Records provided:
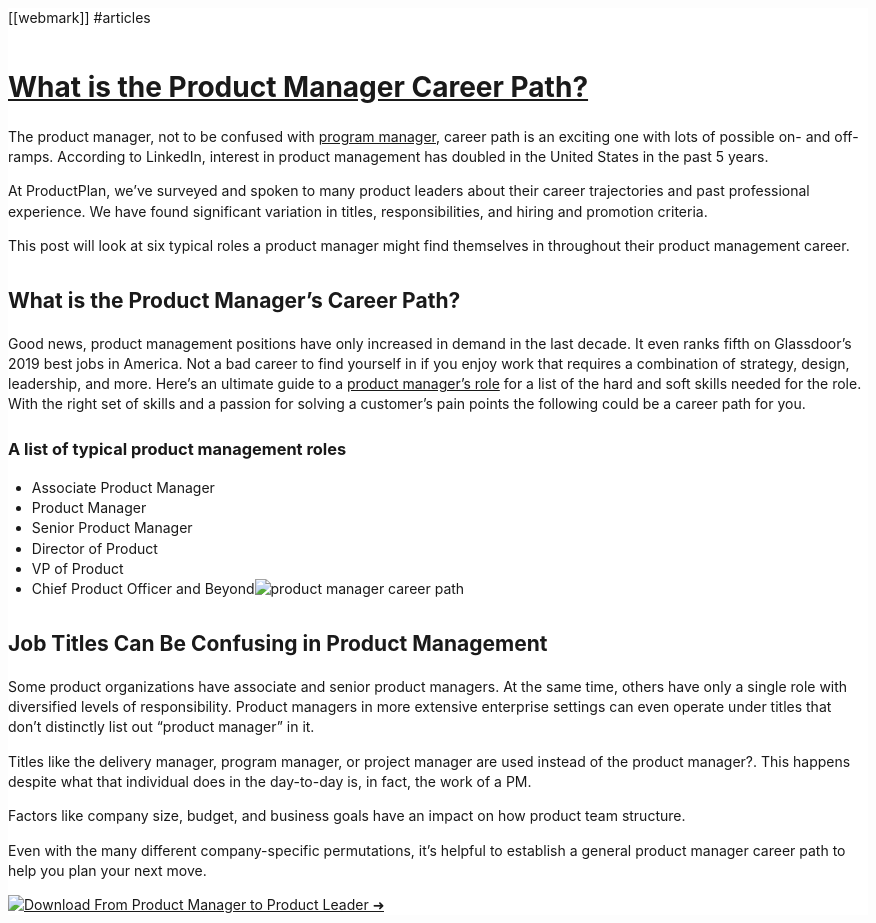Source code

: [[webmark]] #articles

# [What is the Product Manager Career Path?](https://www.productplan.com/learn/product-manager-career-path/)

The product manager, not to be confused with [program manager](https://www.productplan.com/learn/product-management-vs-program-management/), career path is an exciting one with lots of possible on- and off-ramps. According to LinkedIn, interest in product management has doubled in the United States in the past 5 years.

At ProductPlan, we’ve surveyed and spoken to many product leaders about their career trajectories and past professional experience. We have found significant variation in titles, responsibilities, and hiring and promotion criteria.

This post will look at six typical roles a product manager might find themselves in throughout their product management career.

## What is the Product Manager’s Career Path?

Good news, product management positions have only increased in demand in the last decade. It even ranks fifth on Glassdoor’s 2019 best jobs in America. Not a bad career to find yourself in if you enjoy work that requires a combination of strategy, design, leadership, and more. Here’s an ultimate guide to a [product manager’s role](https://www.productplan.com/product-manager-job-description/) for a list of the hard and soft skills needed for the role. With the right set of skills and a passion for solving a customer’s pain points the following could be a career path for you.

### A list of typical product management roles

-   Associate Product Manager
-   Product Manager
-   Senior Product Manager
-   Director of Product
-   VP of Product
-   Chief Product Officer and Beyond![product manager career path](https://www.productplan.com/uploads/Product-Manager-Career-Path-01-1.png "product manager career path")

## Job Titles Can Be Confusing in Product Management

Some product organizations have associate and senior product managers. At the same time, others have only a single role with diversified levels of responsibility. Product managers in more extensive enterprise settings can even operate under titles that don’t distinctly list out “product manager” in it.

Titles like the delivery manager, program manager, or project manager are used instead of the product manager?. This happens despite what that individual does in the day-to-day is, in fact, the work of a PM.

Factors like company size, budget, and business goals have an impact on how product team structure.

Even with the many different company-specific permutations, it’s helpful to establish a general product manager career path to help you plan your next move.

[![Download From Product Manager to Product Leader ➜](https://no-cache.hubspot.com/cta/default/3434168/57ff7e42-ccfa-4d9e-b5be-8a0f6ba69363.png)](https://cta-redirect.hubspot.com/cta/redirect/3434168/57ff7e42-ccfa-4d9e-b5be-8a0f6ba69363)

Requirement: All that is wanted is an exact copy of the lines above from the one with "This post will" through the one with "## What is the Product Manager’s Career Path?", with both ends included.

Task response:
This post will look at six typical roles a product manager might find themselves in throughout their product management career.

## What is the Product Manager’s Career Path?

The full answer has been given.